One of the earliest lessons we were all taught in school is that Columbus proved the world is round. It has taken New York Times writer Thomas Friedman to popularize the idea, in his best-selling book, that today’s world is figuratively flat – that people the world over have the same aspirations and capabilities, and can achieve them anywhere in the world through digital and electronic technology that makes the “playing field” flat and level for everyone.
Recently I’ve had the opportunity to speak to managing partners of large law firms in Canada. What I heard at these conferences illustrates the difference between winners and losers in today’s flat world:
- In Montreal the former Canadian ambassador to the United States mentioned that Microsoft has set up a new software development center in Vancouver, British Columbia. These were jobs that Microsoft outsourced to itself from its Redmond, Washington headquarters. Why Vancouver? The Canadian location allows the company to recruit more skilled programmers from other countries because Canadian immigration laws for technical professionals are less restrictive than those in the U.S. And Vancouver will be a self-contained operation, by-passing the restrictive U.S. laws that inhibit Redmond personnel from freely crossing back and forth over the border.
- I also heard about another cost disadvantage the “Big Three” Detroit automakers face.
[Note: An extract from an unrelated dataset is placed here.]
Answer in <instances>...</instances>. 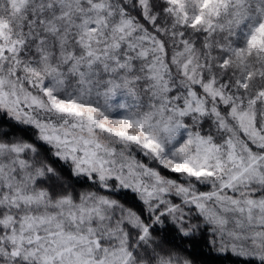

These companies move components back and forth between their American and Canadian plants. Every time they do, the customs duties, the delays and inefficiencies caused by the border crossing adds to the final vehicle cost – to a tune of $600 to $800 per car.
- Canadian lawyers told me that they deal with foreign legal issues far more often than their American counterparts. Almost every managing partner of medium and large Canadian law firms said that their firms regularly interact with the European Union, international tribunals and foreign trade regulations. They are surprised at how little most lawyers in the U.S. work with and understand these issues.
In their defense, American law firms generally are not completely oblivious to today’s new flat world. The best example is that lawyers are starting to apply the flat world lesson by expanding their use of outsourcing and delegation to lower their cost of operation and thus increase their profit. Even sole practitioners and small firm lawyers can effectively use this principle. Internet technology can connect U.S. law firms to the growing pool of highly educated talent in countries where the use of English is widespread, with India being the prime example. Such offshore legal service providers can reduce by up to 80 percent the cost of such legal services as transcription, data entry, legal research, document review and patent searches. But, this is still the exception rather than the rule and many lawyers continue to resist the way that global technology flattens the cost of legal service. They do so at their peril because it ignores what their clients want.
For example, General Electric’s aircraft sales force negotiates deals around the world. They submit purchase contracts to their prospective customers. When terms or the words of the contract need to be changed to meet customer requests, the sales force formerly had to send the proposal back to GE lawyers for review and change. This process often took weeks and sometimes resulted in lost sales. That is, until now. GE has created a “tool kit” of clauses available on the company’s extranet for use by its sales force to address situations just like this. Allowing the sales force to make contract changes has apparently saved GE $12 million in legal fees as well as increased the speed of the negotiation process and their “closing” rates. As a result, GE’s sales have increased.
Think this is just an isolated phenomenon for one of the world’s largest companies, and not something that affects the typical lawyer? What about “Do-it-yourself” Web sites that offer advice, research and forms in such areas as family law, probate, real estate closing, even filing a patent? Clients and potential clients live their lives at Internet speed, and increasingly have little patience for the pace (and cost) of traditional lawyering.
Consider another example. Each year the American Bar Association’s Legal Technology Resource Center releases a Legal Technology Survey to assess how lawyers in private practice are using technology in law offices. As reported in Law Technology News, the new survey asserted that only 11.7 percent of lawyers use trial technology. Earlier surveys have given similar low usage rates for case management software (18 percent) and document assembly software (30 percent). Lawyers contended that they distrust new technology and are overwhelmed by too many choices.
I have surveyed law firms regarding their technology practices, and found that while the majority of large law firms upgrade their computers and software every two to three years, many small firms and sole practitioners go as long as six years between upgrades. They cite cost; time to learn and implement the new technologies; and lack of certainty that new technology will increase efficiency and work quality. None of these reasons is sufficient to clients who conclude that a firm’s outdated technology makes its costs higher, and its representation less competent.
Change continues to happen slowly in the law – precedent (stare decisis, in the language of 2,000 years ago) is still a fundamental driver of what we do. Some lawyers will refuse to recognize that the world is flat and continue to cling to the ways and practices of the past. These lawyers soon won’t have to worry about keeping up – because their practices will disappear as clients go elsewhere for service in today’s new, flat world.